Unikate sind Einzelstücke, einmalige Ausfertigungen. Die Trennlinie zu Schmuck, der in Serie oder Kleinserie hergestellt wurde, also Serienschmuck, ist jedoch nicht immer ganz einfach zu ziehen.
Schmuck kann auf verschiedene Art und Weise in Massenfertigung hergestellt werden, zum Beispiel durch Guss, durch automatisierte Herstellung mit modernen, computergesteuerten Fräsen und Drehbänken oder durch Montage von vorgefertigten Einzelteilen.
Der Unikatanspruch von Massenschmuck wird bisweilen dadurch gerechtfertigt, dass einzelne Arbeitsgänge, wie das Fassen von Edelsteinen oder das Weiten der Ringgrößen, von Hand erledigt werden müssen bzw. verschiedene Ausführungen, z.
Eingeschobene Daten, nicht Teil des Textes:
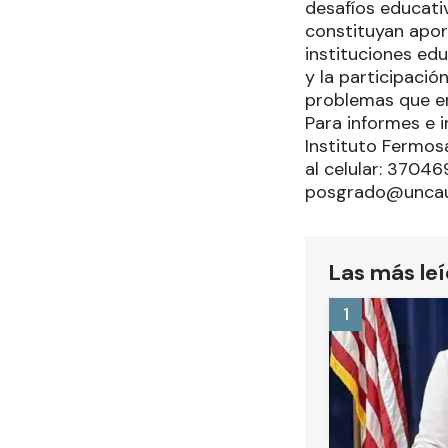
desafíos educati
constituyan aport
instituciones edu
y la participaci
problemas que enf
Para informes e i
Instituto Fermosa
al celular: 37046
posgrado@uncaus
Las más le
1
B. aus verschiedenen
Edelmetallen oder mit verschiedenen
Edelsteinen, gewählt werden können. Aber nach dieser Auffassung wäre aber auch jedes Fließbandauto ein Unikat, denn auch dort kann man verschiedene Ausstattungsmerkmale wählen, und einzelne Arbeitsschritte müssen händisch erfolgen.
Unter Kleinserien versteht man Serien mit geringer, eventuell auch nummerierter Auflage, meist in speziellen Gussverfahren, die ohnehin keine große Kopienanzahl erlauben.
Unter Unikatschmuck ist handgearbeiteter Schmuck zu verstehen, der nicht nur in einzelnen Details, sondern auch in der Gesamtanmutung einmalig ist. Um bei der Auto-Metapher zu bleiben: Wohl niemand würde in einem Auto ein Unikat erkennen, wenn der Aschenbecher individuell in Handarbeit gefertigt wurde, wohl aber, wenn es eine handgearbeitete und auffällig anders geformte Karosserie hätte.